--- Data for this exercise ---

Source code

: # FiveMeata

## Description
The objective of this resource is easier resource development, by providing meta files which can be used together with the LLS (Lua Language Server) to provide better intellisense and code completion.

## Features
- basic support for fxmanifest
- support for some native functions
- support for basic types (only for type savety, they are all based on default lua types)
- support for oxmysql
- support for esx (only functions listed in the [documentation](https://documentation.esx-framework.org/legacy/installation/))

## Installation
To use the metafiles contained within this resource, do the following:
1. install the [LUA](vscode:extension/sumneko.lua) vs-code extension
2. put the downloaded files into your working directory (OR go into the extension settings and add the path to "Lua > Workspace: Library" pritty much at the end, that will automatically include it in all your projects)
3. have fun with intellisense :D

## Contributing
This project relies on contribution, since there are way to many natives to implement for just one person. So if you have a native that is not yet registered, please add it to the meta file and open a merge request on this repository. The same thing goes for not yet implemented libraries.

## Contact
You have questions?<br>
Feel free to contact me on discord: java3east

---

Give back precisely the lines above that start at the line containing "## Features" and end at the line containing "1. install the", inclusive. No other lines belong in the output.

## Features
- basic support for fxmanifest
- support for some native functions
- support for basic types (only for type savety, they are all based on default lua types)
- support for oxmysql
- support for esx (only functions listed in the [documentation](https://documentation.esx-framework.org/legacy/installation/))

## Installation
To use the metafiles contained within this resource, do the following:
1. install the [LUA](vscode:extension/sumneko.lua) vs-code extension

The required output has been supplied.